**** RECORDS FOR THE TASK ****

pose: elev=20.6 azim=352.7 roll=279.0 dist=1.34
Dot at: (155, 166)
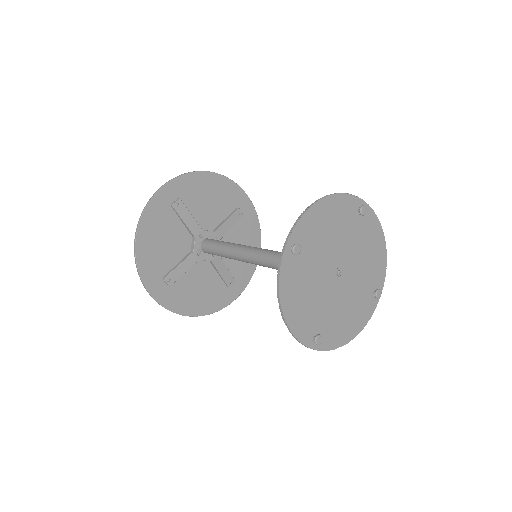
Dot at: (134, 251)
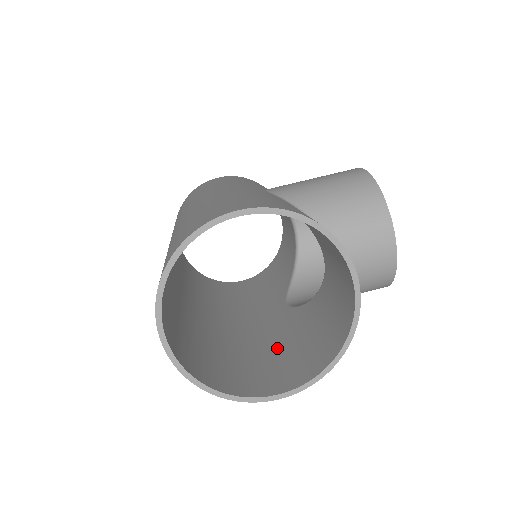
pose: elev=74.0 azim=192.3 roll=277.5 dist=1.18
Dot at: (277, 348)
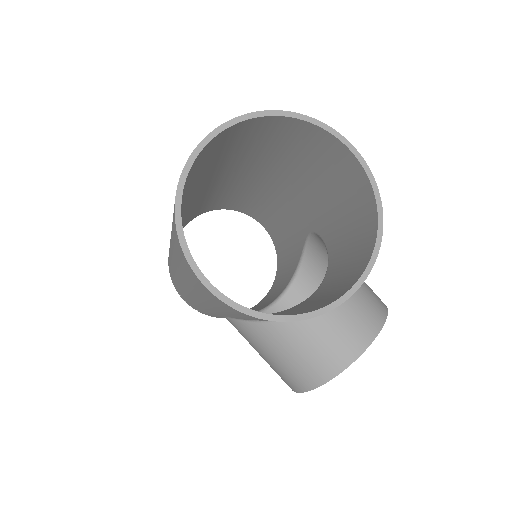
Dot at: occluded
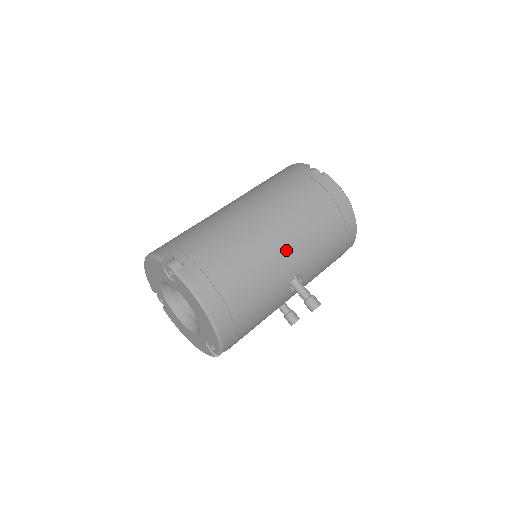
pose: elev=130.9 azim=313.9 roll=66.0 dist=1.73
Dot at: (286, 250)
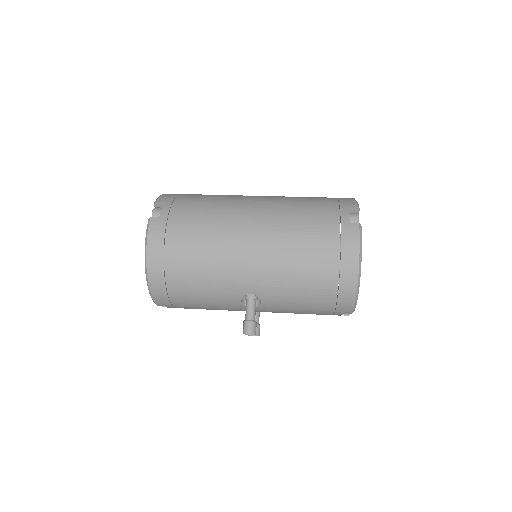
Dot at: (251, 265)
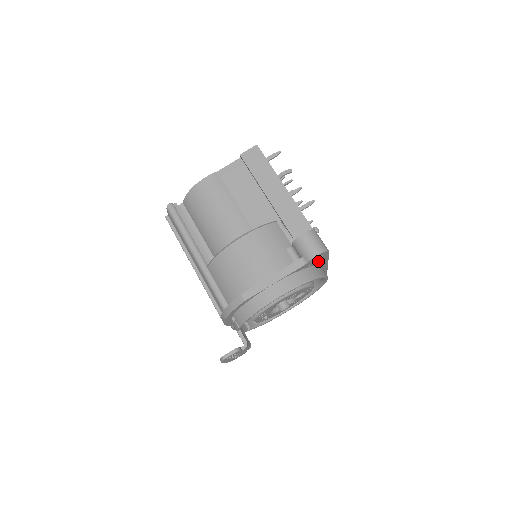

****
**** RECORDS FOR THE TASK ****

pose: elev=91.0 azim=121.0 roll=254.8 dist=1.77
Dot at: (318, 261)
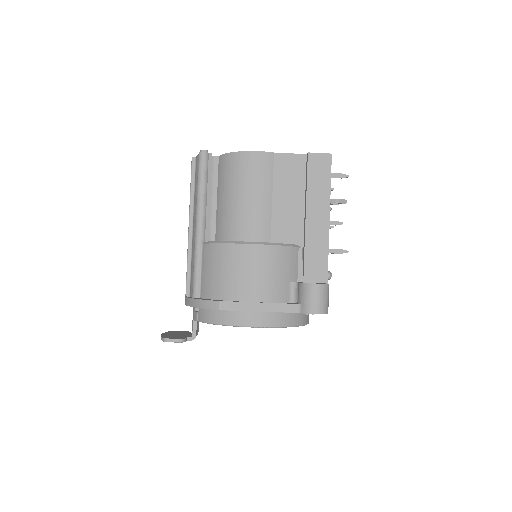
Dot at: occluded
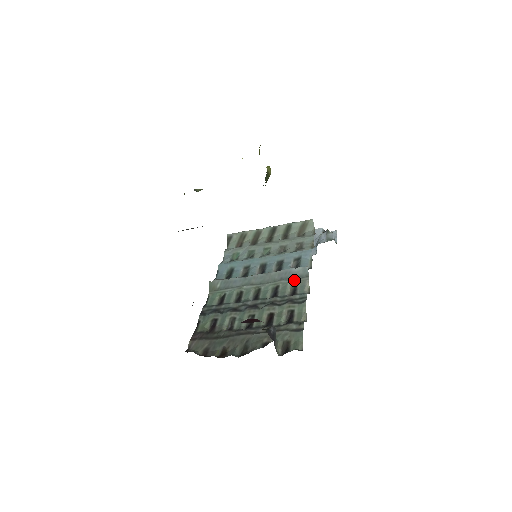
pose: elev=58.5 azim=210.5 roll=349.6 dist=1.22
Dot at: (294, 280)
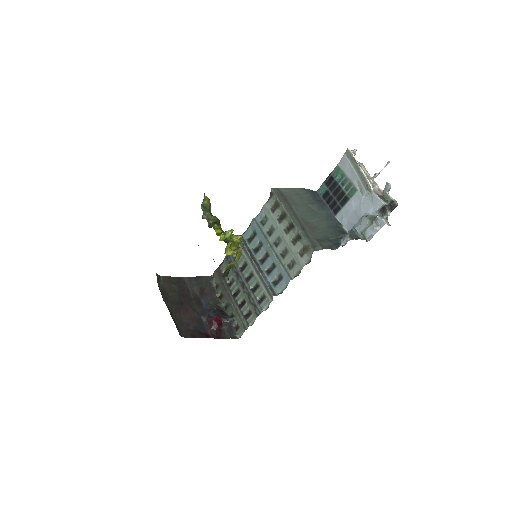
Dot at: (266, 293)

****

> _GIVEN TASK_
Turn the records starting at the line containing "pose: elev=91.0 azim=121.0" and ending at the line containing "Dot at: (266, 293)" into a numbered list, skipping blank lines and leaving out the pictures.

> _OUTPUT BELOW_
1. pose: elev=91.0 azim=121.0 roll=254.8 dist=1.77
2. Dot at: (318, 261)
3. Dot at: occluded
4. pose: elev=58.5 azim=210.5 roll=349.6 dist=1.22
5. Dot at: (294, 280)
6. Dot at: (266, 293)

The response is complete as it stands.